Bio

By , May 11, 2010

I’ve been on the air since 1978, operating mostly CW. I have always enjoyed DXing and rag-chewing and have lately gotten interested in contesting and lowband operation. My favorite contests are CQWW, ARRL DX, ARRL 160 DX and various sprint-type contests, always on CW. I’m not very good at contesting, but I do enjoy it.

And I’m not sure why I have such an aversion to phone – I guess it just doesn’t seem “radio” enough for me. I’m not too keen on the digital modes either, though every now & then I have to re-remind myself of that fact with 2 or 3 pseudo-QSO’s that those modes lend themselves to.

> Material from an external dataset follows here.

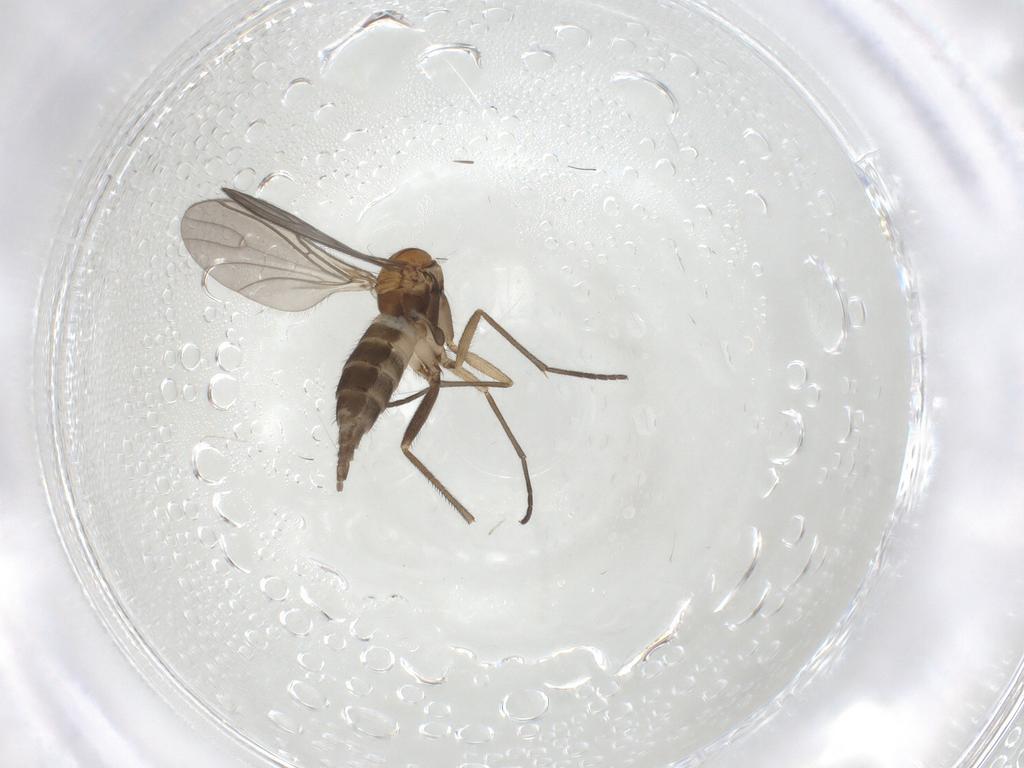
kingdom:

I grew up in Tyler, Texas and operated from there as KA5BBL from 1978 to 1984, when I joined the Navy. 1984 to 1993 were spent in the Submarine Service working on inertial navigation and electronic surveillance systems. Shot some interesting photos out the periscope with a specially-designed Nikon F3 and a ton of Tri-X – those were the days. I spent 4 years on USS Barb (SSN-596) and was lucky enough to visit some of the DX countries I never would have otherwise seen: DU, VS6, KG6, KH6, 9V, JA, VK6, VQ9, HS and KL7 (Philippines, Hong Kong, Guam, Hawaii, Singapore, Japan, Australia, Diego Garcia, Thailand, Alaska).

Operated briefly as VQ9BL where I gave a pretty poor account of myself in the enormous pile-ups that that call-sign generated.

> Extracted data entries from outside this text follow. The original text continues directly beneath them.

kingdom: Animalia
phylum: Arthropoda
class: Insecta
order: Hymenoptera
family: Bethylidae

After the watery life, I spent 1993-2006 in NY/NJ/CT and upgraded to AA5YX and AE5X. Moved back to my home state in 2006 and now live just northeast of Houston in a house with a yard full of tall pines for my various and sundry wires.

USS Barb, Thanksgiving Day in Adak Alaska, 1986

Equipment: a slew of QRP rigs built from kits – my favorites are the KX1 and ATS-3a, both of which are written about within these pages. Also a Yaesu FT840, which has earned its place as my all-time favorite radio due to its incredible performance:cost ratio, an Elecraft K3 that is now my main rig and an FT857D that used to be mobile and is now my indoor DC-to-daylight rig should I ever want to send UHF dots and dashes up to a satellite or something…

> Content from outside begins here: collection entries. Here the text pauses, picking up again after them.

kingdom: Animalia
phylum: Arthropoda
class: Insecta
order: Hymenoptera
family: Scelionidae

Antennas, as always, have been wires – well, except for the PAR loop I have for 6 meters. Currently have an 80m dipole up 60 feet and fed with ladder line for use on all the HF bands. And I’m in the process of laying out ground radials for a 160m antenna that will be up in time for this year’s DX season.

I’ve worked 5BDXCC with 100 watts with just such a dipole and now have 160m DXCC as my next goal. Another goal is to be the DX from someplace rare and make up for my pitiful VQ9 disaster.

Any DXpeditions needing a CW op? Give me a shout – my K3 has a handle on it.